- [Extrait du document]:

☆ ☆ ☆ ☆

Hamish Fulton
En marchant
«En marchant» ouvre une nouvelle perspective sur le travail de ce «walking artist» historique représenté dans de nombreuses collections institutionnelles et privées, françaises et étrangères, et présent sur la scène internationale depuis plus de quarante ans.
Assimilé à la famille des artistes conceptuels de la 1ère génération, Hamish Fulton, né en Angleterre en 1946, parcourt le monde à pied depuis les années 70, s’adonnant à des marches artistiques («artistic walks») qu’il vit comme des performances solitaires. Issu de la célèbre Saint Martin’s School de Londres, l’artiste convient très tôt que le fait artistique ne saurait être cantonné à un travail d’atelier. Avec son ami Richard Long, il décide alors, au début de ces années, de puiser dans de longues marches la matière propice à l’élaboration d’une œuvre. Pour lui, «marcher transforme».
L’expérience intime de ces centaines de marches et milliers de kilomètres parcourus est restituée à travers des photographies, wall paintings et sculptures. Ce passage de la sphère privée à la sphère publique fonde sa démarche. Cet artiste conceptuel fut également l’un des premiers avec ceux du Land Art à avoir imposé la photographie dite documentaire dans le champ de l’art contemporain dans les années 70. Ces pérégrinations (Tibet, Népal, Mont Blanc, Canada, Espagne, pour n’en citer que quelques-unes) fonctionnent en échos à d’autres et s’articulent autour de repères géographiques et de systèmes de mesures auxquels il se confronte.
Il pénètre littéralement le paysage, démultipliant les points de vue par cette pratique physique qui engage le corps tout entier. Ces marches ont une dimension performative, bousculant voire renouvelant ainsi la conception de la présence de l’art dans l’espace public. Son corps devient sculpture, se mouvant dans le paysage.

☆ ☆ ☆ ☆

(Entrées enregistrées)
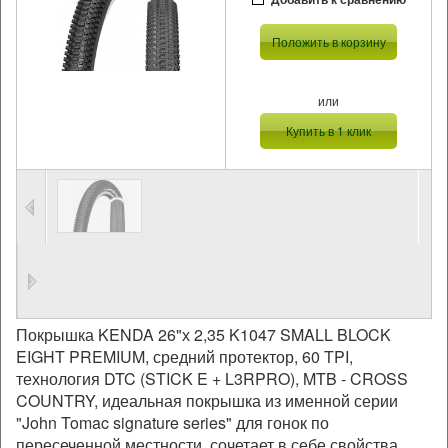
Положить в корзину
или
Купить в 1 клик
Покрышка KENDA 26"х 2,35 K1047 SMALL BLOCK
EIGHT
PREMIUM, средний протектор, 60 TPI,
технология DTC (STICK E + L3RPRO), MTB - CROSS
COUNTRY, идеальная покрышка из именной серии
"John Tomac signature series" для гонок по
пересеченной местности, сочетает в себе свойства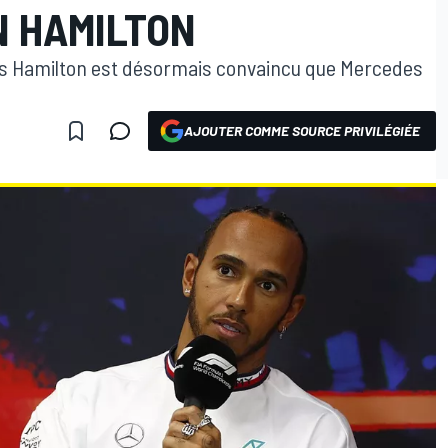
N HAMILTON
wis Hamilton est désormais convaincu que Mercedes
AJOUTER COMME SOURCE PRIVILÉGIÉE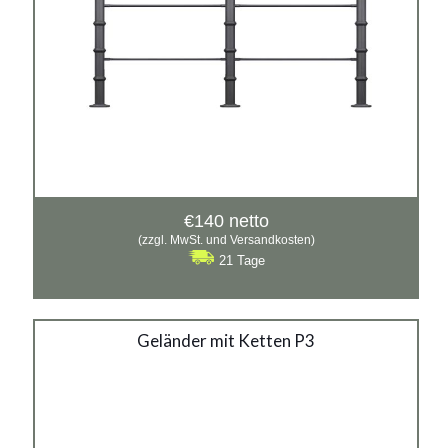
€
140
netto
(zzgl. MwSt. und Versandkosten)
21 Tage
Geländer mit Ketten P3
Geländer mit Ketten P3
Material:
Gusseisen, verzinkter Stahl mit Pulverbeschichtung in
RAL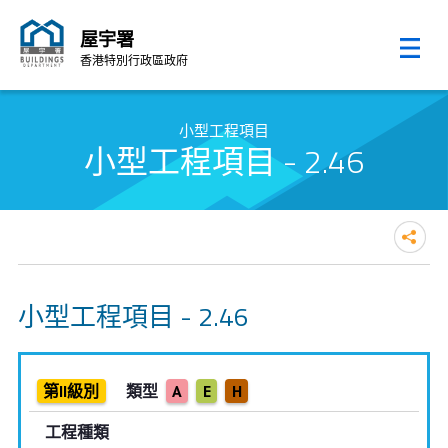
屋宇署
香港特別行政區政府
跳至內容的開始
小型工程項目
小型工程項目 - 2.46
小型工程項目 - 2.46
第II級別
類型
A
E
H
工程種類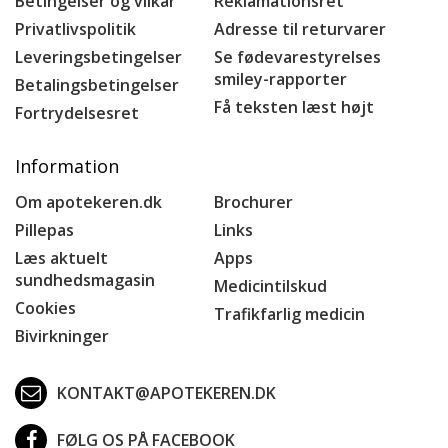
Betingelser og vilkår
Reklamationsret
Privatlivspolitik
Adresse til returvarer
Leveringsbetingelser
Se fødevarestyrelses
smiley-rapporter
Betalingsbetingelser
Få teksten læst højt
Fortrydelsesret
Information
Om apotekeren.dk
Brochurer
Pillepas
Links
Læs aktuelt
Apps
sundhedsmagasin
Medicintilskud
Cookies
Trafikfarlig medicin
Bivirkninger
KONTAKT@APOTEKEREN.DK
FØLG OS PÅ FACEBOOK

☆ ☆ ☆ ☆

- [Problème à résoudre]:
Dans le texte sur Hamish Fulton, avec quel ami l'artiste décide-t-il de tirer de longues marches la matière d'une œuvre ?

- [Réponse ci-dessous]:
Avec son ami Richard Long.